### Records for this exercise
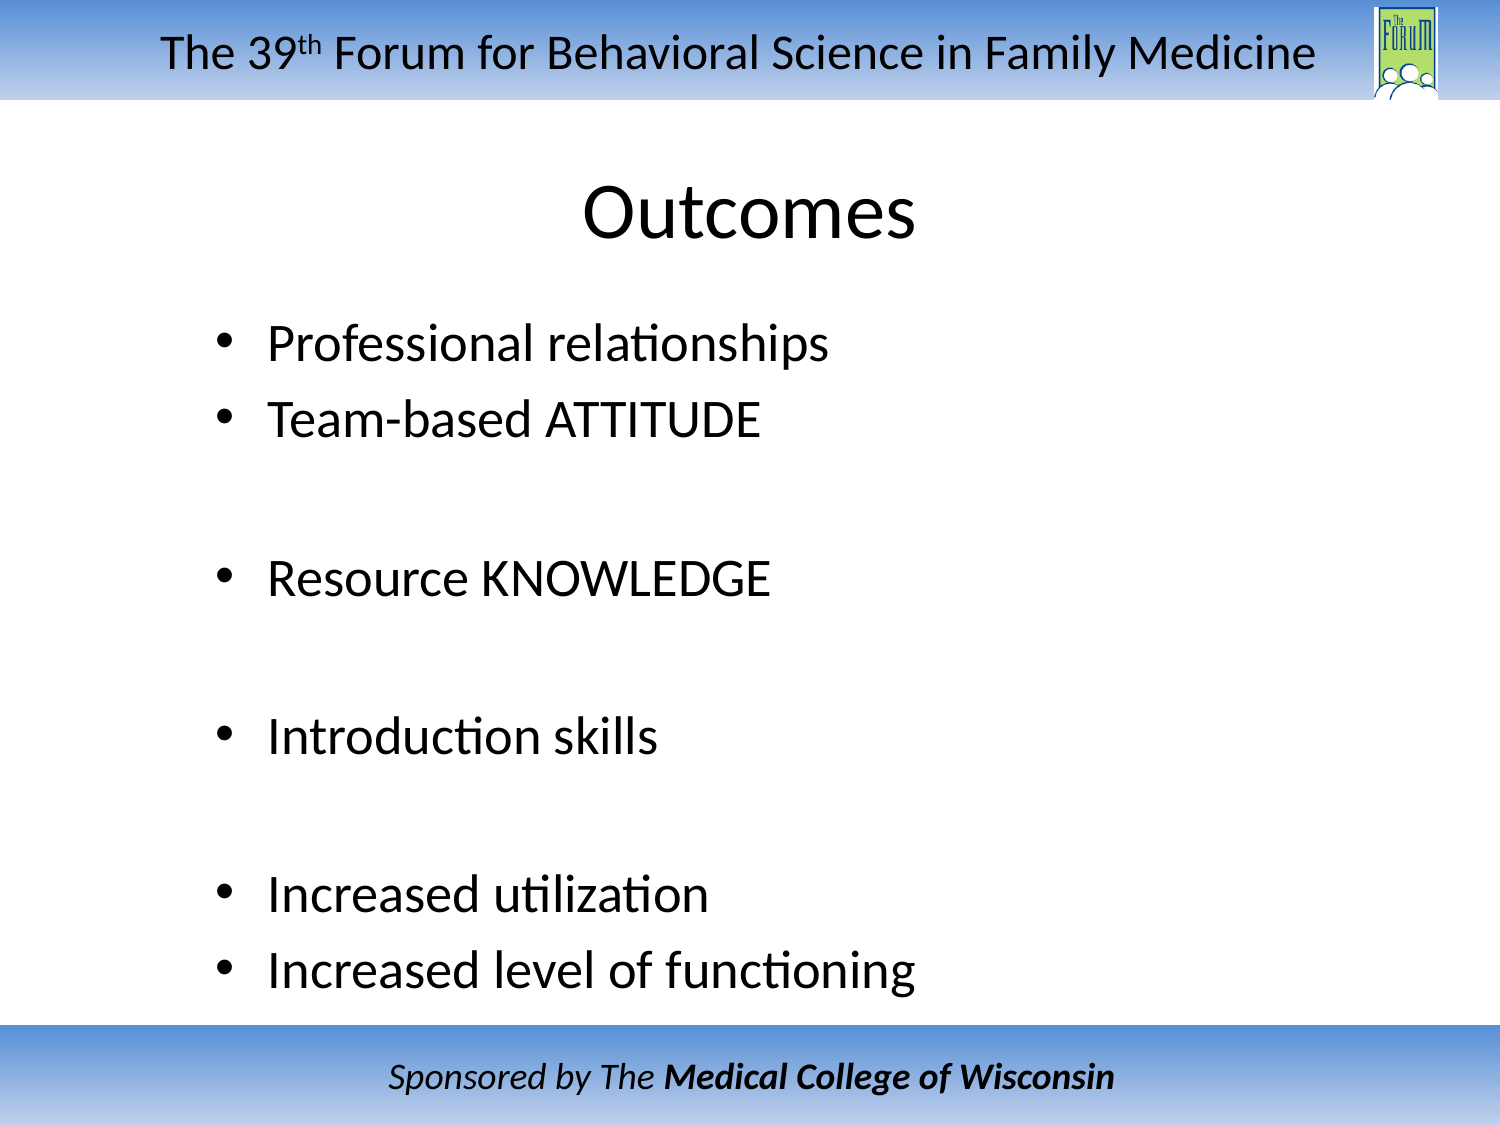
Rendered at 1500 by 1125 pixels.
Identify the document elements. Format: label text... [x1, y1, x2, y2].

list Professional relationships Team-based ATTITUDE Resource KNOWLEDGE Introduction skills Increased utilization Increased level of functioning [200, 299, 1363, 1013]
title Outcomes [75, 149, 1425, 263]
picture [1374, 7, 1438, 100]
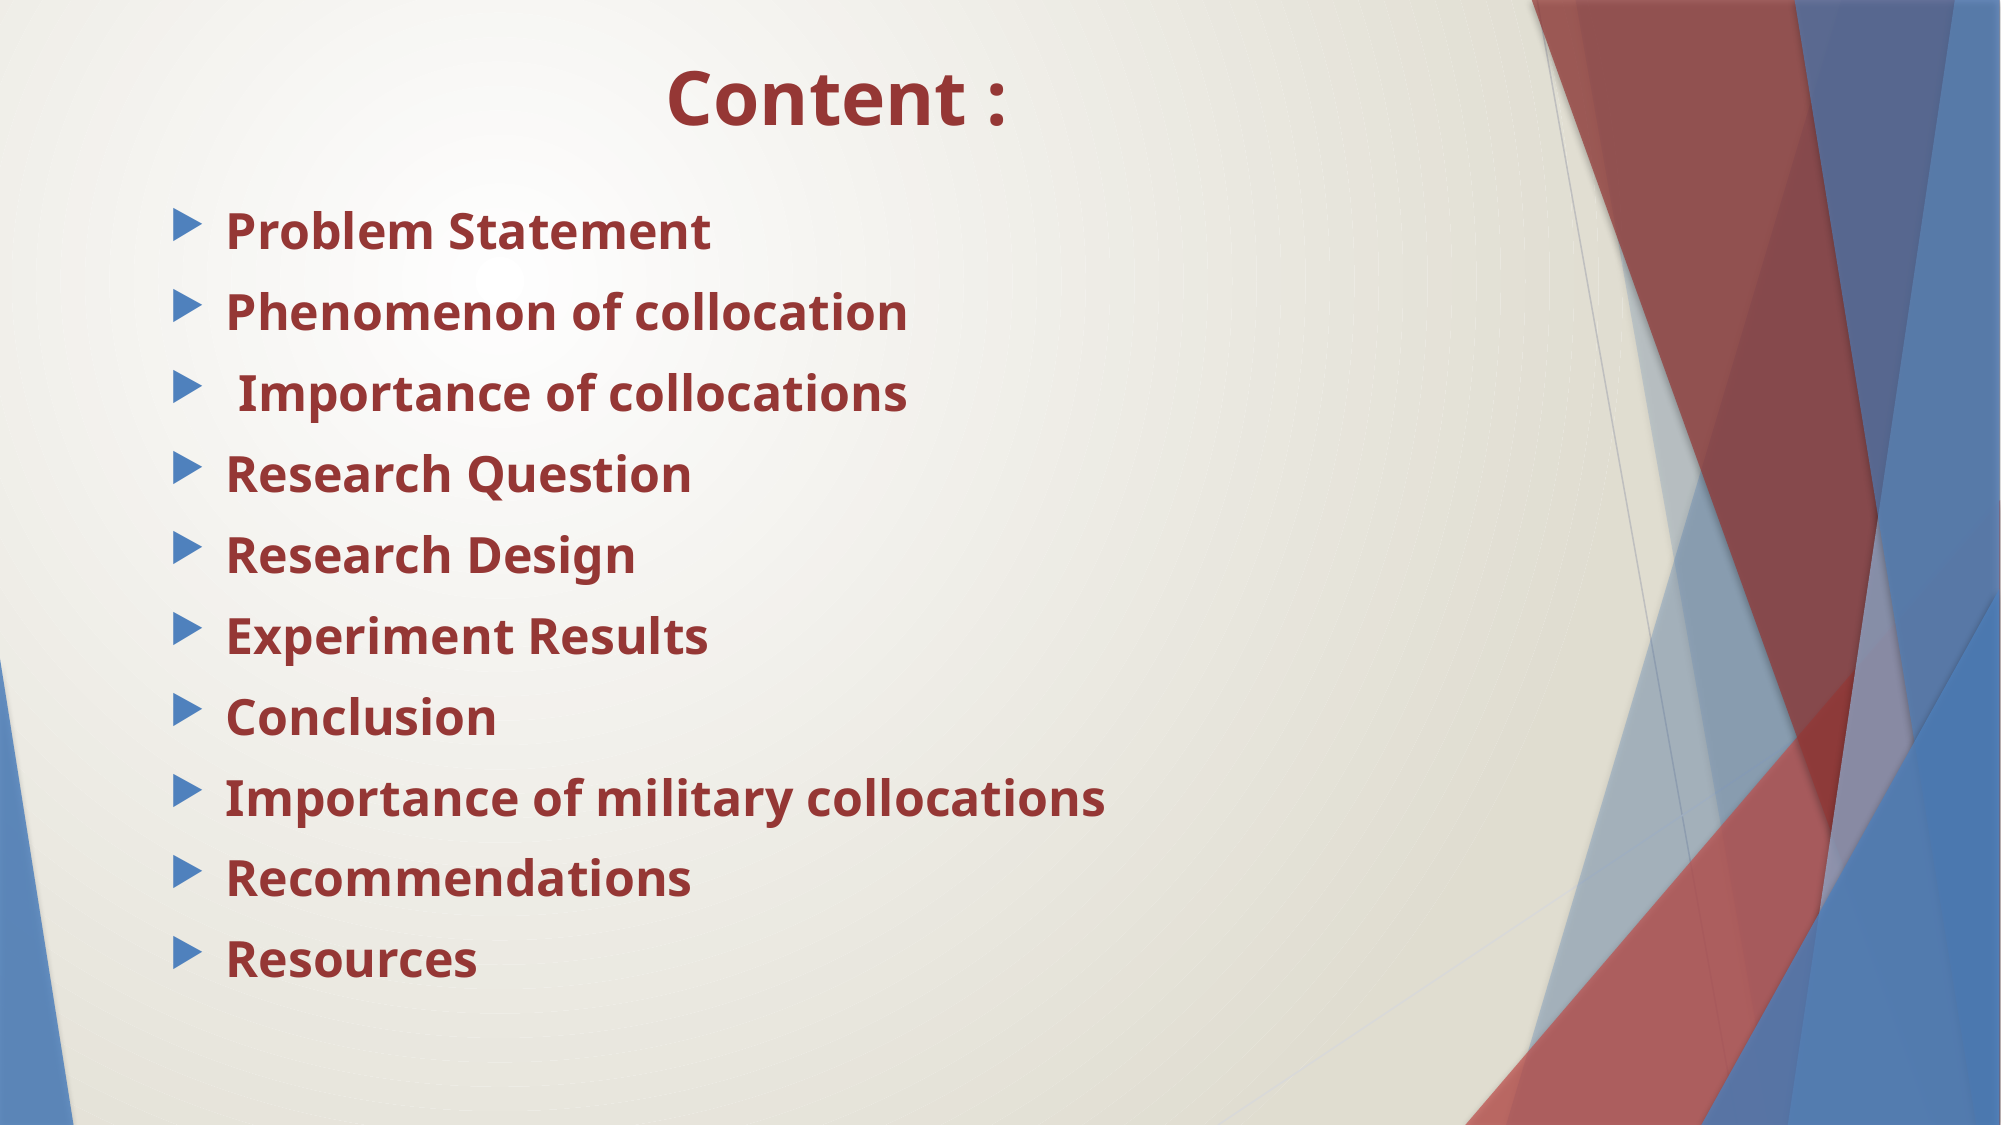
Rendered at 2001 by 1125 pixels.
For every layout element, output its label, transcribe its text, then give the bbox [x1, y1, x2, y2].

### Request
Everything in the data except the pictures should be restated word for word.

### Output below
Rendered at 1500 by 1125 pixels.
Identify the document elements. Format: label text... [x1, y1, x2, y2].

list Professional relationships Team-based ATTITUDE Resource KNOWLEDGE Introduction skills Increased utilization Increased level of functioning [200, 299, 1363, 1013]
title Outcomes [75, 149, 1425, 263]
picture [1374, 7, 1438, 100]
Rendered at 2001 by 1125 pixels.
For every layout element, output its label, transcribe its text, then give the bbox [x1, y1, x2, y2].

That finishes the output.